Sir Krugen stood before the door, stoically watching for any who might try to pass through it. A number of curious ones had passed through the door, and not a one of them had returned. They did not appear on the other side of the door as they passed through, and the door slid shut silently behind them. Upon reopening, those who had passed through its frame had vanished without a trace. After a number of them had vanished, the king had assigned Krugen to protect the door - or, rather, to protect the people from the door. He had gladly accepted the position, happy to serve his king and kingdom.
It was, admittedly, a dull position. Even before he had been assigned the position, the rate at which people had vanished through the door was low - rumors were exceedingly successful at both stopping people, and encouraging them. But knowing that a knight was protecting the door had lowered visitors even further, and in a month of guarding, he had only turned away a dozen people, most of whom had come within the first week. It had been six days since his last visitor.

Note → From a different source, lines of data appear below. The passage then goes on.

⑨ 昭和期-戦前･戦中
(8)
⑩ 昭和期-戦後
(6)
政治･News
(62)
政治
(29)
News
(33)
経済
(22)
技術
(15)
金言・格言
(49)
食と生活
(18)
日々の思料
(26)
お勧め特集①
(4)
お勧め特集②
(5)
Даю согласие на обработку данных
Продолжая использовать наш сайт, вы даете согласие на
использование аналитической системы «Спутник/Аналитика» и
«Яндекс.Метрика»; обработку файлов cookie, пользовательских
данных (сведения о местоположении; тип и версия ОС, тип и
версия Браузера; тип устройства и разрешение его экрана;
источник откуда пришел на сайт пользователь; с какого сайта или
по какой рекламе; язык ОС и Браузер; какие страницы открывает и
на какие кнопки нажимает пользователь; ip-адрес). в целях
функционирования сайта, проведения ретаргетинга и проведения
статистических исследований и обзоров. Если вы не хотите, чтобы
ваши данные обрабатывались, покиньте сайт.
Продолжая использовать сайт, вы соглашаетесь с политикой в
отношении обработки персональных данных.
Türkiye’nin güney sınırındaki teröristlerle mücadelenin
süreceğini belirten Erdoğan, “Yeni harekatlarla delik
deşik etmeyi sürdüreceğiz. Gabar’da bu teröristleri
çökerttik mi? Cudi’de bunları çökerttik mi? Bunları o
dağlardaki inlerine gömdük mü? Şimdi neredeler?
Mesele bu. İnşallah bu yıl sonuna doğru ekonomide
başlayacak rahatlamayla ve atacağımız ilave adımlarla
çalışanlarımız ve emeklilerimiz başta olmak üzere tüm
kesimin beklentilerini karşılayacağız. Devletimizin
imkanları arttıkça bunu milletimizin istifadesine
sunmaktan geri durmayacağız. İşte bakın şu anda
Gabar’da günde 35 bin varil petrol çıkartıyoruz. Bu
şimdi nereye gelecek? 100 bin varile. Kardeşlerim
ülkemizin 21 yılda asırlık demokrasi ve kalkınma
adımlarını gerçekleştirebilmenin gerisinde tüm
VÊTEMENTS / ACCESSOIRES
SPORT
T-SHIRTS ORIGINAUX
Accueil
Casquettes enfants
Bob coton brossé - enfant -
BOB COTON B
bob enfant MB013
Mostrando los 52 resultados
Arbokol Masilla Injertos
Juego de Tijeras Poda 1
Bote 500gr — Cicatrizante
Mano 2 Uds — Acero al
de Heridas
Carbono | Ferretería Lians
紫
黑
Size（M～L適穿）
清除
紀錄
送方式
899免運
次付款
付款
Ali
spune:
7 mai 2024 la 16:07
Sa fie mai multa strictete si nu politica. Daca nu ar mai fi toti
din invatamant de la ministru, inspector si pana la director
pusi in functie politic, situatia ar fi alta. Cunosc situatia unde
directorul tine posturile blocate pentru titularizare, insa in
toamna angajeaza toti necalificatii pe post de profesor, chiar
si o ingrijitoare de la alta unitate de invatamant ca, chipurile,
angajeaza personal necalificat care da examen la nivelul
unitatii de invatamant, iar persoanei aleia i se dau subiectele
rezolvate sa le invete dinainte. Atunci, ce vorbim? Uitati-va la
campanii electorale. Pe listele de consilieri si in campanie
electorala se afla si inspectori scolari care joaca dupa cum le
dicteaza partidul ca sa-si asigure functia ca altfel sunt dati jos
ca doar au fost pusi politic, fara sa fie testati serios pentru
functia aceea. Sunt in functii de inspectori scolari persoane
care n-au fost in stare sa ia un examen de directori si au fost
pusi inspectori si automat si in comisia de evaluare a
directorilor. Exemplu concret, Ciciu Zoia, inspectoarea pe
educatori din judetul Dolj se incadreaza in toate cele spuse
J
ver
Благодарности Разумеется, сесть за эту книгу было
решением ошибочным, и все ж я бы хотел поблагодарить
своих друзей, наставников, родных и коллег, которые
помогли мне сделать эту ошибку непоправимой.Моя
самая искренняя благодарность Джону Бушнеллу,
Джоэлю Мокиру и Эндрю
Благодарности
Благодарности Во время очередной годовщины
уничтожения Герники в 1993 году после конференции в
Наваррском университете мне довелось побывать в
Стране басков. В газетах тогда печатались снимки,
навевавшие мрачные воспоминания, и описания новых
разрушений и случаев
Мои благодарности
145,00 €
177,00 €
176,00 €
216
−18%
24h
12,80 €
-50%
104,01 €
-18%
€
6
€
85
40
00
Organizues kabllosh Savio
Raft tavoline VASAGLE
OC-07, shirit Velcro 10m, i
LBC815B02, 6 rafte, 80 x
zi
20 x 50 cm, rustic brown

He was cooking his dinner - a deer that he had hunted as it passed through the area - when he heard the sound of someone knocking on wood. His eyes turned immediately to the door, thinking that perhaps someone had snuck past him while his attention was turned to his food. But he saw no one. Had they gone through already? Had he just missed them?
And then the knocking came again. He was on his feet in an instant. There was only one possibility, but it went against everything that he understood about the door. No one could come back through the door. No one had ever come through the door at all. They only went through - it was a one way ticket.
Was it really so hard to believe though? It was a magic door, bereft of any structure, through which people simply vanished. Was it truly so hard to believe that someone was coming through from the other side?